Ele nem conversou com a gente. Acho que blindaram ele das pessoas que eram botafoguenses. Não deu atenção. Fiquei muito chateado. Depois, quase caímos, chamaram a gente de novo. Reassumimos as redes sociais. Conseguimos mobilizar a torcida.

Voltei a me encantar, achei que agora ele valorizaria. Mas acabou o trabalho e veio um "foda-se vocês". Doeu. Me afastei. Quando tentei superar, fui conversar com ele para patrocinar o clube. Fizemos um bom negócio, patrocinamos. Valeu para a marca. Mas senti falta de retenção. Eu queria ajudar mais. Ele mantém um distanciamento dos botafoguenses. Não renovamos.

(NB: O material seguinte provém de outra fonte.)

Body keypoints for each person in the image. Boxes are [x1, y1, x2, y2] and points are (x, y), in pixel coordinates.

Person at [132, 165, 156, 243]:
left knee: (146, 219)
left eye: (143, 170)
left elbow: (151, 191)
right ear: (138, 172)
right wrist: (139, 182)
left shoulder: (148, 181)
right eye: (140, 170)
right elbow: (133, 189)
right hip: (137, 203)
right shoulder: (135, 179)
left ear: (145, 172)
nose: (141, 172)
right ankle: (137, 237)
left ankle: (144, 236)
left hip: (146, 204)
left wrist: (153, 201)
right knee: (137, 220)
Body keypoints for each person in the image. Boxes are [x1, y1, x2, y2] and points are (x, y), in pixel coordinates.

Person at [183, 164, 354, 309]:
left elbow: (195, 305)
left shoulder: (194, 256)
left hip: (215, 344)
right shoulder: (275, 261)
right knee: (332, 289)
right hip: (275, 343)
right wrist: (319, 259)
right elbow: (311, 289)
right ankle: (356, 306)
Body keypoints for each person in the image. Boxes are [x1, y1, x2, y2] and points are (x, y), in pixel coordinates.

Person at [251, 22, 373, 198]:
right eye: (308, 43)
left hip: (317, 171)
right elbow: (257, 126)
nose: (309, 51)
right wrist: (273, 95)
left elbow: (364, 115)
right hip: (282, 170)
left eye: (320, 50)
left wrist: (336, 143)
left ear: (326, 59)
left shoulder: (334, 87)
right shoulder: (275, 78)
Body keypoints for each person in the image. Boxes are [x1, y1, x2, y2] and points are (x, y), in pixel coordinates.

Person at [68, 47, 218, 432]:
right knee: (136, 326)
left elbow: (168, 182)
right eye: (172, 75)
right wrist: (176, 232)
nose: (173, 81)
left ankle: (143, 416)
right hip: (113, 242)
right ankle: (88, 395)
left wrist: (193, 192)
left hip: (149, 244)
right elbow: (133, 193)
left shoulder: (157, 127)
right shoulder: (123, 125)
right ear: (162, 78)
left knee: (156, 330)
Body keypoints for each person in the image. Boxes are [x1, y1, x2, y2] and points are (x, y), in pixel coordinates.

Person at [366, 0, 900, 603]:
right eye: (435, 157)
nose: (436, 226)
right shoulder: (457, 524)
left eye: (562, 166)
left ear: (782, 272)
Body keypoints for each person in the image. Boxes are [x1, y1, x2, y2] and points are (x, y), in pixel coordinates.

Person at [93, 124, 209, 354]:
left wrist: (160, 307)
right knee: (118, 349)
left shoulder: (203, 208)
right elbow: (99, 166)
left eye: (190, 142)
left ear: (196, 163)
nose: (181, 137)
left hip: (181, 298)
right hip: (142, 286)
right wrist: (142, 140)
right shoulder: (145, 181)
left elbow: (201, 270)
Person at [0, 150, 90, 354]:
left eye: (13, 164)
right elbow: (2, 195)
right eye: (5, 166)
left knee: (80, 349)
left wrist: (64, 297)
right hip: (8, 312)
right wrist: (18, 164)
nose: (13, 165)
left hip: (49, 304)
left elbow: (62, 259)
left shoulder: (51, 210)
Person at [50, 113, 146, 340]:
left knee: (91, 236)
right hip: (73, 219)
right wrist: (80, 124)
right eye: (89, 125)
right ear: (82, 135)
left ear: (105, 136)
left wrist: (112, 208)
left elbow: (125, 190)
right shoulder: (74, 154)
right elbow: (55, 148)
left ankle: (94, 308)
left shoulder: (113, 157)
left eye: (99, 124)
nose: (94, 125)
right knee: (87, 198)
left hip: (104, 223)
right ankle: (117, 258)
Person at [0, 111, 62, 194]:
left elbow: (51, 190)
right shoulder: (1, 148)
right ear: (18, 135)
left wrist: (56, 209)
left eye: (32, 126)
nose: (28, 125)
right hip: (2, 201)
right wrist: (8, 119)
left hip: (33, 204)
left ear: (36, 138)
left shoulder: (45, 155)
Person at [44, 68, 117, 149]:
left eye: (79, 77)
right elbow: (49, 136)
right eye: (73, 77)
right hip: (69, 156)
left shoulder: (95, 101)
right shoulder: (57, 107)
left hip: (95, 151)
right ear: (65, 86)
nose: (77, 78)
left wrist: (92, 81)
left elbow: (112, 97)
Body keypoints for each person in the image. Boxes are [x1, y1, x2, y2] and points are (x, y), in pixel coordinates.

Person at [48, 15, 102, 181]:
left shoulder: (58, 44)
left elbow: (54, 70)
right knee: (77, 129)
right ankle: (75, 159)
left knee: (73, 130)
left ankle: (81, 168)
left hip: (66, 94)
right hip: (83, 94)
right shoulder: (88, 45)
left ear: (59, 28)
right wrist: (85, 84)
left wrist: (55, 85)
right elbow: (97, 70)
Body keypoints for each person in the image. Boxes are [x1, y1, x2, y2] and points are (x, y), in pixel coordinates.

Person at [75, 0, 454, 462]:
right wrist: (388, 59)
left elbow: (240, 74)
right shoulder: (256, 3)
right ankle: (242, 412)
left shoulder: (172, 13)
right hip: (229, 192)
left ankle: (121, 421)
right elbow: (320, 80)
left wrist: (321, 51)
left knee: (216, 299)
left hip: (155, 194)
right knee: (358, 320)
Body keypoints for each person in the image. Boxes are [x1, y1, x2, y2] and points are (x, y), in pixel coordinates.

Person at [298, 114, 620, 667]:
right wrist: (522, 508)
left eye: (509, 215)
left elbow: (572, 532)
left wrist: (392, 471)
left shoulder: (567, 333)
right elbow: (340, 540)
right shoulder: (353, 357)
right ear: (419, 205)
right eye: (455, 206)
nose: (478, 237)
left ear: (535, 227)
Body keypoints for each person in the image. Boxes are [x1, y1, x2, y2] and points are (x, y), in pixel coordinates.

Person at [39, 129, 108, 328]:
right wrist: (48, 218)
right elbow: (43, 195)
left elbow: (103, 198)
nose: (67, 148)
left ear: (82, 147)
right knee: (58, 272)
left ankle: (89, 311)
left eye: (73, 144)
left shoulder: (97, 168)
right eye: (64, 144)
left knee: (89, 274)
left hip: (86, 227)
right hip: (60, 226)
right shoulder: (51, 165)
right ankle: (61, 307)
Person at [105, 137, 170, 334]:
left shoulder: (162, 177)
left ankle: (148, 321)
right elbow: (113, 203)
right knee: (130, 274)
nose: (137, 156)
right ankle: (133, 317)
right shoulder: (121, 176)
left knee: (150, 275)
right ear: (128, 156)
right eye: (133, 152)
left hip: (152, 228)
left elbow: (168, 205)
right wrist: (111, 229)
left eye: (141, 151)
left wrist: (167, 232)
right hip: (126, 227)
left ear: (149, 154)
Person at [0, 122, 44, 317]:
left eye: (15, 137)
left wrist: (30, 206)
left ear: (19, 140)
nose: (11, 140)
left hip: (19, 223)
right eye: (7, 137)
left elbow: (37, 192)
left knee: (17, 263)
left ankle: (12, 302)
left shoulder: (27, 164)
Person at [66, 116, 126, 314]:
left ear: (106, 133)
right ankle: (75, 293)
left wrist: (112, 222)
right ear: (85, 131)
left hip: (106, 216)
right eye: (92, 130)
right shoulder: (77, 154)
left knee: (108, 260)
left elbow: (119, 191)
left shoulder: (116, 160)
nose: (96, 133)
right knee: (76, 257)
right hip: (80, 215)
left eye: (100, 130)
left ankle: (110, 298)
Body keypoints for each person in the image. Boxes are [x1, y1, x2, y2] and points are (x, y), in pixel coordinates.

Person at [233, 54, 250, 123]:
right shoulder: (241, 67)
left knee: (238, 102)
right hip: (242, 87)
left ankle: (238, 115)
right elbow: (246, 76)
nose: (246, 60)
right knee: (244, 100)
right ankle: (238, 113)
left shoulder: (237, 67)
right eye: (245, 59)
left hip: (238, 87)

Tecnicamente, ele foi leal e profissional. Mas poderia ter aproveitado mais minha capacidade de aproximar a torcida — algo que ele não consegue. Hoje, a relação é fria. Quase zero contato. Ainda patrocino de forma branda: o jogador recebe pizza em todos os jogos. É fria, mas poderia ser mais próxima. Talvez falte interesse deles. Não reclamo: é direito deles.

Você sonha em presidir o clube?

Sonho. Loucura, distante. Mas meu sonho é ter estrutura financeira para assumir a presidência. Falta gente com capacidade de gestão e de unir as pessoas. Eu tenho isso. Não tenho inimigos, sou do diálogo — e é isso que o Botafogo precisa. Está longe. Hoje não teria condições financeiras ou familiares. Mas um dia, se a Falaguasta chegar lá… seria um sonho.

Qual seria sua visão de gestão?

Pensar grande. "Qual é a visão para dez anos?" Por que não sonhar com Libertadores? No curto prazo, subir para a Série A. Todo campeonato entrar para ser campeão. Assim se aglutina gente. Sem coletividade, não existe clube forte.